• [Exercise description]:
Give back, word for word, the lines in the listing below from the one holding "X5603873Y-761960D3*" down to the one holding "X1373127D3*", both ends included.

• [Records for this task]:

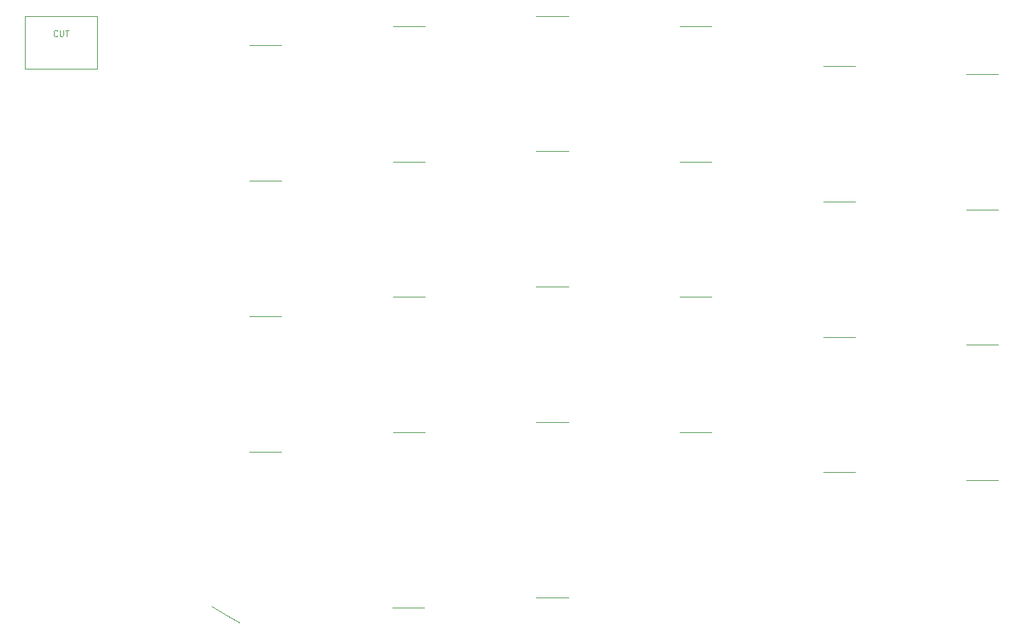
<source format=gbr>
G04 #@! TF.GenerationSoftware,KiCad,Pcbnew,(5.99.0-8557-g8988e46ab1)*
G04 #@! TF.CreationDate,2021-02-20T09:24:53-07:00*
G04 #@! TF.ProjectId,BlueSof,426c7565-536f-4662-9e6b-696361645f70,rev?*
G04 #@! TF.SameCoordinates,PX85099e0PY51bada0*
G04 #@! TF.FileFunction,OtherDrawing,Comment*
%FSLAX46Y46*%
G04 Gerber Fmt 4.6, Leading zero omitted, Abs format (unit mm)*
G04 Created by KiCad (PCBNEW (5.99.0-8557-g8988e46ab1)) date 2021-02-20 09:24:53*
%MOMM*%
%LPD*%
G01*
G04 APERTURE LIST*
%ADD10C,0.100000*%
%ADD11C,0.120000*%
G04 APERTURE END LIST*
D10*
X-44146429Y37557143D02*
X-44182143Y37521429D01*
X-44289286Y37485715D01*
X-44360715Y37485715D01*
X-44467858Y37521429D01*
X-44539286Y37592858D01*
X-44575000Y37664286D01*
X-44610715Y37807143D01*
X-44610715Y37914286D01*
X-44575000Y38057143D01*
X-44539286Y38128572D01*
X-44467858Y38200000D01*
X-44360715Y38235715D01*
X-44289286Y38235715D01*
X-44182143Y38200000D01*
X-44146429Y38164286D01*
X-43825000Y38235715D02*
X-43825000Y37628572D01*
X-43789286Y37557143D01*
X-43753572Y37521429D01*
X-43682143Y37485715D01*
X-43539286Y37485715D01*
X-43467858Y37521429D01*
X-43432143Y37557143D01*
X-43396429Y37628572D01*
X-43396429Y38235715D01*
X-43146429Y38235715D02*
X-42717858Y38235715D01*
X-42932143Y37485715D02*
X-42932143Y38235715D01*
D11*
X-18000000Y36350000D02*
X-20000000Y36350000D01*
X-18000000Y36350000D02*
X-16000000Y36350000D01*
X0Y38750000D02*
X-2000000Y38750000D01*
X0Y38750000D02*
X2000000Y38750000D01*
X36000000Y38750000D02*
X34000000Y38750000D01*
X36000000Y38750000D02*
X38000000Y38750000D01*
X54000000Y33750000D02*
X56000000Y33750000D01*
X54000000Y33750000D02*
X52000000Y33750000D01*
X72000000Y32750000D02*
X70000000Y32750000D01*
X72000000Y32750000D02*
X74000000Y32750000D01*
X-18000000Y19350000D02*
X-20000000Y19350000D01*
X-18000000Y19350000D02*
X-16000000Y19350000D01*
X0Y21750000D02*
X2000000Y21750000D01*
X0Y21750000D02*
X-2000000Y21750000D01*
X18000000Y23050000D02*
X16000000Y23050000D01*
X18000000Y23050000D02*
X20000000Y23050000D01*
X36000000Y21750000D02*
X38000000Y21750000D01*
X36000000Y21750000D02*
X34000000Y21750000D01*
X72000000Y15750000D02*
X74000000Y15750000D01*
X72000000Y15750000D02*
X70000000Y15750000D01*
X0Y4750000D02*
X2000000Y4750000D01*
X0Y4750000D02*
X-2000000Y4750000D01*
X18000000Y6050000D02*
X20000000Y6050000D01*
X18000000Y6050000D02*
X16000000Y6050000D01*
X36000000Y4750000D02*
X38000000Y4750000D01*
X36000000Y4750000D02*
X34000000Y4750000D01*
X54000000Y-250000D02*
X56000000Y-250000D01*
X54000000Y-250000D02*
X52000000Y-250000D01*
X-18000000Y-14650000D02*
X-20000000Y-14650000D01*
X-18000000Y-14650000D02*
X-16000000Y-14650000D01*
X18000000Y-10950000D02*
X20000000Y-10950000D01*
X18000000Y-10950000D02*
X16000000Y-10950000D01*
X36000000Y-12250000D02*
X38000000Y-12250000D01*
X36000000Y-12250000D02*
X34000000Y-12250000D01*
X54000000Y-17250000D02*
X52000000Y-17250000D01*
X54000000Y-17250000D02*
X56000000Y-17250000D01*
X72000000Y-18250000D02*
X70000000Y-18250000D01*
X72000000Y-18250000D02*
X74000000Y-18250000D01*
X-18000000Y2350000D02*
X-20000000Y2350000D01*
X-18000000Y2350000D02*
X-16000000Y2350000D01*
X54000000Y16750000D02*
X56000000Y16750000D01*
X54000000Y16750000D02*
X52000000Y16750000D01*
X72000000Y-1250000D02*
X70000000Y-1250000D01*
X72000000Y-1250000D02*
X74000000Y-1250000D01*
X18000000Y-32950000D02*
X16000000Y-32950000D01*
X18000000Y-32950000D02*
X20000000Y-32950000D01*
X18000000Y40050000D02*
X20000000Y40050000D01*
X18000000Y40050000D02*
X16000000Y40050000D01*
X0Y-12250000D02*
X2000000Y-12250000D01*
X0Y-12250000D02*
X-2000000Y-12250000D01*
X-23025000Y-35086379D02*
X-24757051Y-34086379D01*
X-23025000Y-35086379D02*
X-21292949Y-36086379D01*
X-100000Y-34250000D02*
X1900000Y-34250000D01*
X-100000Y-34250000D02*
X-2100000Y-34250000D01*
X-39175000Y40025000D02*
X-48225000Y40025000D01*
X-48225000Y40025000D02*
X-48225000Y33425000D01*
X-39175000Y40025000D02*
X-39175000Y33425000D01*
X-39175000Y33425000D02*
X-48225000Y33425000D01*
M02*

</source>
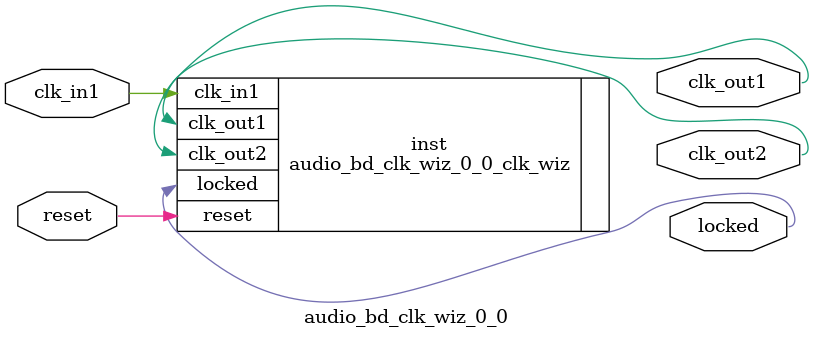
<source format=v>


`timescale 1ps/1ps

(* CORE_GENERATION_INFO = "audio_bd_clk_wiz_0_0,clk_wiz_v6_0_6_0_0,{component_name=audio_bd_clk_wiz_0_0,use_phase_alignment=true,use_min_o_jitter=false,use_max_i_jitter=false,use_dyn_phase_shift=false,use_inclk_switchover=false,use_dyn_reconfig=false,enable_axi=0,feedback_source=FDBK_AUTO,PRIMITIVE=MMCM,num_out_clk=2,clkin1_period=10.000,clkin2_period=10.000,use_power_down=false,use_reset=true,use_locked=true,use_inclk_stopped=false,feedback_type=SINGLE,CLOCK_MGR_TYPE=NA,manual_override=false}" *)

module audio_bd_clk_wiz_0_0 
 (
  // Clock out ports
  output        clk_out1,
  output        clk_out2,
  // Status and control signals
  input         reset,
  output        locked,
 // Clock in ports
  input         clk_in1
 );

  audio_bd_clk_wiz_0_0_clk_wiz inst
  (
  // Clock out ports  
  .clk_out1(clk_out1),
  .clk_out2(clk_out2),
  // Status and control signals               
  .reset(reset), 
  .locked(locked),
 // Clock in ports
  .clk_in1(clk_in1)
  );

endmodule

</source>
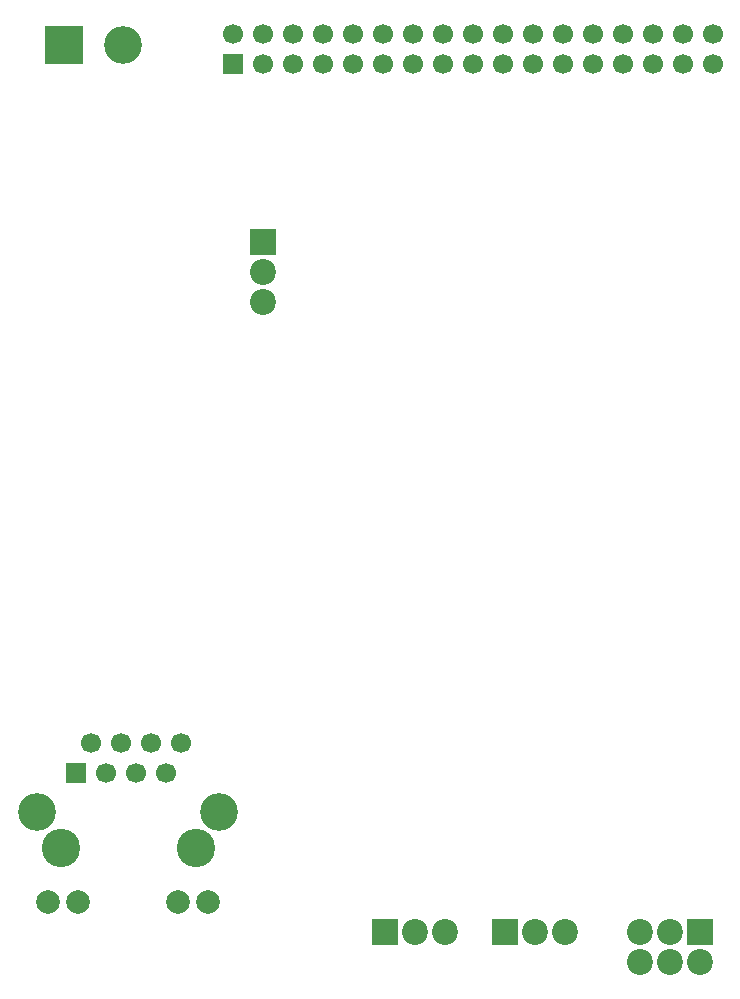
<source format=gbr>
G04 DipTrace 3.0.0.1*
G04 Bottom Mask.gbr*
%MOMM*%
G04 #@! TF.FileFunction,Soldermask,Bot*
G04 #@! TF.Part,Single*
%ADD42C,2.0*%
%ADD48C,3.25*%
%ADD59R,3.2X3.2*%
%ADD61C,2.2*%
%ADD62R,2.2X2.2*%
%ADD64C,1.6986*%
%ADD66R,1.6986X1.6986*%
%ADD77C,3.2*%
%ADD79C,1.7*%
%ADD81R,1.7X1.7*%
%FSLAX35Y35*%
G04*
G71*
G90*
G75*
G01*
G04 BotMask*
%LPD*%
D81*
X968477Y-7017487D3*
D79*
X1095477Y-6763487D3*
X1222477Y-7017487D3*
X1349477Y-6763487D3*
X1476477Y-7017487D3*
X1603477Y-6763487D3*
X1730477Y-7017487D3*
X1857477Y-6763487D3*
D77*
X638477Y-7347487D3*
X2187477D3*
D42*
X739477Y-8109487D3*
X993477D3*
X1832477D3*
X2086477D3*
D48*
X841477Y-7652487D3*
X1984477D3*
D66*
X2301873Y-1016000D3*
D64*
X2555873Y-1015960D3*
X2809873D3*
X3063873D3*
X3317873D3*
X3571873D3*
X3825873D3*
X4079873D3*
X4333873D3*
X4587873D3*
X4841873D3*
X5095873D3*
X5349873D3*
X2301873Y-761960D3*
X2555873D3*
X2809873D3*
X3063873D3*
X3317873D3*
X3571873D3*
X3825873D3*
X4079873D3*
X4333873D3*
X4587873D3*
X4841873D3*
X5095873D3*
X5349873D3*
X5603873Y-1015960D3*
X5857873D3*
X6111873D3*
X6365873D3*
X5603873Y-761960D3*
X5857873D3*
X6111873D3*
X6365873D3*
D62*
X2555873Y-2524123D3*
D61*
Y-2778123D3*
Y-3032123D3*
D62*
X3588180Y-8367003D3*
D61*
X3842180D3*
X4096180D3*
D62*
X4604233D3*
D61*
X4858233D3*
X5112233D3*
D62*
X6255407D3*
D61*
X6001407D3*
X5747407D3*
Y-8621003D3*
X6001407D3*
X6255407D3*
D59*
X873127Y-857250D3*
D77*
X1373127D3*
M02*

</source>
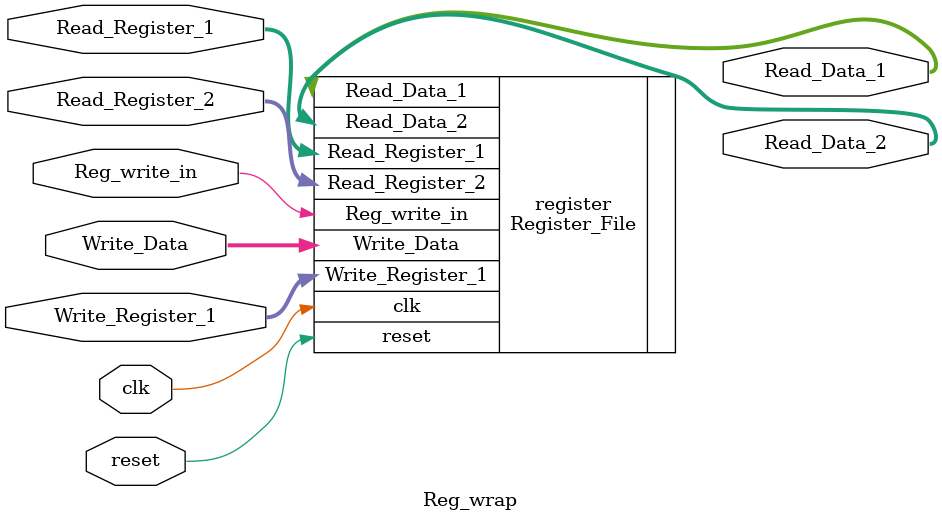
<source format=v>

module Reg_wrap#(

	parameter N = 32
)
(
	input clk, reset, Reg_write_in,
	input [4:0] Write_Register_1, Read_Register_1, Read_Register_2,
	input [N-1:0] Write_Data,
	output [N-1:0] Read_Data_1, Read_Data_2	
);

Register_File register(

		.clk(clk), 
		.reset(reset), 
		.Reg_write_in(Reg_write_in),
		.Write_Register_1(Write_Register_1), 
		.Read_Register_1(Read_Register_1), 
		.Read_Register_2(Read_Register_2),
		.Write_Data(Write_Data),
		.Read_Data_1(Read_Data_1), 
		.Read_Data_2(Read_Data_2)
);

endmodule 
</source>
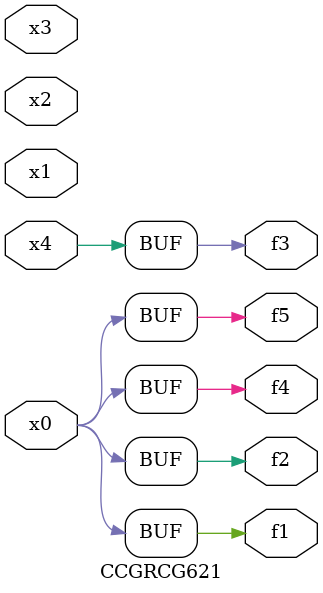
<source format=v>
module CCGRCG621(
	input x0, x1, x2, x3, x4,
	output f1, f2, f3, f4, f5
);
	assign f1 = x0;
	assign f2 = x0;
	assign f3 = x4;
	assign f4 = x0;
	assign f5 = x0;
endmodule

</source>
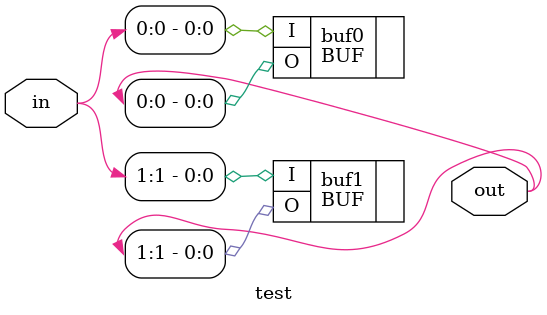
<source format=v>
module test(in, out);
    input [1:0] in;
    output [1:0] out;

    BUF buf1 (.I(in[1]), .O(out[1]));
    BUF buf0 (.I(in[0]), .O(out[0]));
endmodule

</source>
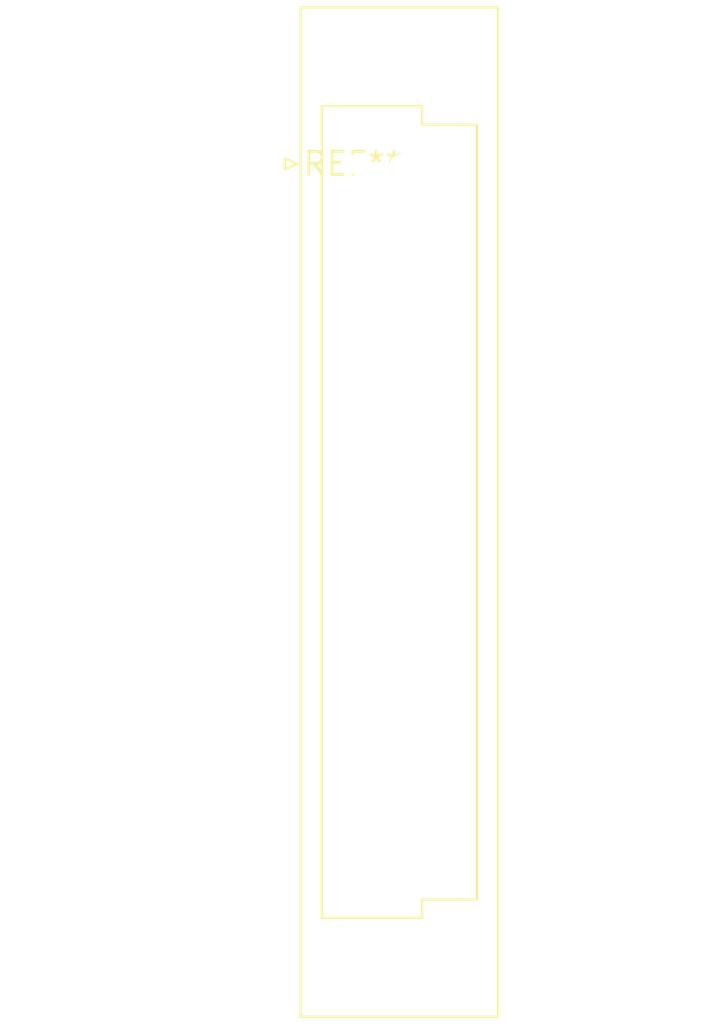
<source format=kicad_pcb>
(kicad_pcb (version 20240108) (generator pcbnew)

  (general
    (thickness 1.6)
  )

  (paper "A4")
  (layers
    (0 "F.Cu" signal)
    (31 "B.Cu" signal)
    (32 "B.Adhes" user "B.Adhesive")
    (33 "F.Adhes" user "F.Adhesive")
    (34 "B.Paste" user)
    (35 "F.Paste" user)
    (36 "B.SilkS" user "B.Silkscreen")
    (37 "F.SilkS" user "F.Silkscreen")
    (38 "B.Mask" user)
    (39 "F.Mask" user)
    (40 "Dwgs.User" user "User.Drawings")
    (41 "Cmts.User" user "User.Comments")
    (42 "Eco1.User" user "User.Eco1")
    (43 "Eco2.User" user "User.Eco2")
    (44 "Edge.Cuts" user)
    (45 "Margin" user)
    (46 "B.CrtYd" user "B.Courtyard")
    (47 "F.CrtYd" user "F.Courtyard")
    (48 "B.Fab" user)
    (49 "F.Fab" user)
    (50 "User.1" user)
    (51 "User.2" user)
    (52 "User.3" user)
    (53 "User.4" user)
    (54 "User.5" user)
    (55 "User.6" user)
    (56 "User.7" user)
    (57 "User.8" user)
    (58 "User.9" user)
  )

  (setup
    (pad_to_mask_clearance 0)
    (pcbplotparams
      (layerselection 0x00010fc_ffffffff)
      (plot_on_all_layers_selection 0x0000000_00000000)
      (disableapertmacros false)
      (usegerberextensions false)
      (usegerberattributes false)
      (usegerberadvancedattributes false)
      (creategerberjobfile false)
      (dashed_line_dash_ratio 12.000000)
      (dashed_line_gap_ratio 3.000000)
      (svgprecision 4)
      (plotframeref false)
      (viasonmask false)
      (mode 1)
      (useauxorigin false)
      (hpglpennumber 1)
      (hpglpenspeed 20)
      (hpglpendiameter 15.000000)
      (dxfpolygonmode false)
      (dxfimperialunits false)
      (dxfusepcbnewfont false)
      (psnegative false)
      (psa4output false)
      (plotreference false)
      (plotvalue false)
      (plotinvisibletext false)
      (sketchpadsonfab false)
      (subtractmaskfromsilk false)
      (outputformat 1)
      (mirror false)
      (drillshape 1)
      (scaleselection 1)
      (outputdirectory "")
    )
  )

  (net 0 "")

  (footprint "DIN41612_C2_3x16_Female_Vertical_THT" (layer "F.Cu") (at 0 0))

)

</source>
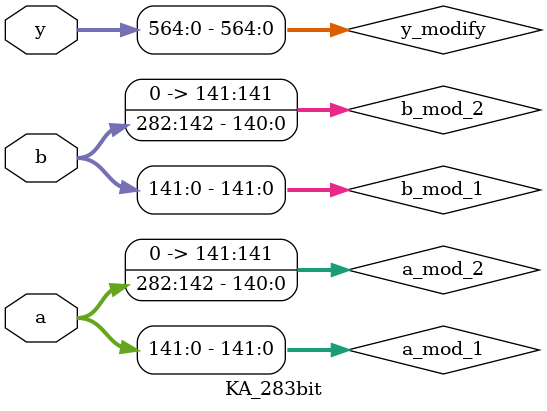
<source format=v>
`timescale 1ns / 1ps

module KA_283bit(
    a,
    b,
    y
    );

input [282:0] a;
input [282:0] b;

input [564:0] y;


wire [141:0] a_mod_1; //142
wire [141:0] b_mod_1; //142
wire [282:0] y_mod_1;  //283

wire [141:0] a_mod_2; //142
wire [141:0] b_mod_2; //142
wire [282:0] y_mod_2; //283

wire [141:0] a_mod_3; //142
wire [141:0] b_mod_3; //142
wire [282:0] y_mod_3; //283

wire [282:0] B1_out1, B1_out2, B1_out3;

wire [566:0] y_modify;


KA_142bit bit_mod_1 (.y(y_mod_1), .a(a_mod_1), .b(b_mod_1));
KA_142bit bit_mod_2 (.y(y_mod_2), .a(a_mod_2), .b(b_mod_2));
KA_142bit bit_mod_3 (.y(y_mod_3), .a(a_mod_3), .b(b_mod_3));

assign a_mod_1 = a[141:0], b_mod_1 = b[141:0];

assign a_mod_2 = {1'b0, a[282:142]}, b_mod_2 = {1'b0, b[282:142]};

assign a_mod_3 = a[141:0]^{1'b0, a[282:142]}, b_mod_3 = b[141:0]^{1'b0, b[282:142]};



assign B1_out1 = y_mod_1;

assign B1_out2 = y_mod_1 ^ y_mod_2 ^ y_mod_3 ;

assign B1_out3 = y_mod_2;


overlap_module_283bit ov_mod (
        .B2_in1(B1_out1),
        .B2_in2(B1_out2),
        .B2_in3(B1_out3),
        .B2_out(y_modify)
        );

assign y = y_modify[564:0];

endmodule
</source>
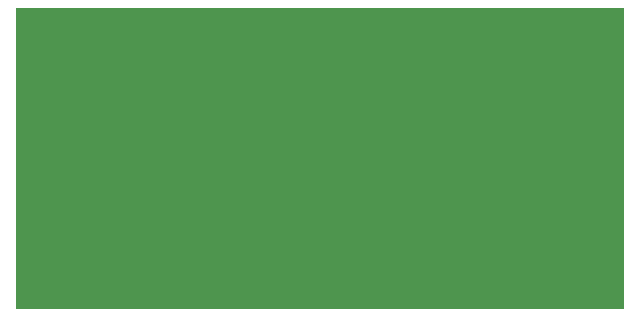
<source format=gbr>
%TF.GenerationSoftware,KiCad,Pcbnew,(5.1.9)-1*%
%TF.CreationDate,2021-01-19T17:00:51-05:00*%
%TF.ProjectId,Blinkbutton1616,426c696e-6b62-4757-9474-6f6e31363136,rev?*%
%TF.SameCoordinates,Original*%
%TF.FileFunction,OtherDrawing,Comment*%
%FSLAX46Y46*%
G04 Gerber Fmt 4.6, Leading zero omitted, Abs format (unit mm)*
G04 Created by KiCad (PCBNEW (5.1.9)-1) date 2021-01-19 17:00:51*
%MOMM*%
%LPD*%
G01*
G04 APERTURE LIST*
%ADD10C,0.100000*%
G04 APERTURE END LIST*
D10*
G36*
X163195000Y-134620000D02*
G01*
X111760000Y-134620000D01*
X111760000Y-109220000D01*
X163195000Y-109220000D01*
X163195000Y-134620000D01*
G37*
X163195000Y-134620000D02*
X111760000Y-134620000D01*
X111760000Y-109220000D01*
X163195000Y-109220000D01*
X163195000Y-134620000D01*
M02*

</source>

• [Written response]:
X5603873Y-761960D3*
X5857873D3*
X6111873D3*
X6365873D3*
D62*
X2555873Y-2524123D3*
D61*
Y-2778123D3*
Y-3032123D3*
D62*
X3588180Y-8367003D3*
D61*
X3842180D3*
X4096180D3*
D62*
X4604233D3*
D61*
X4858233D3*
X5112233D3*
D62*
X6255407D3*
D61*
X6001407D3*
X5747407D3*
Y-8621003D3*
X6001407D3*
X6255407D3*
D59*
X873127Y-857250D3*
D77*
X1373127D3*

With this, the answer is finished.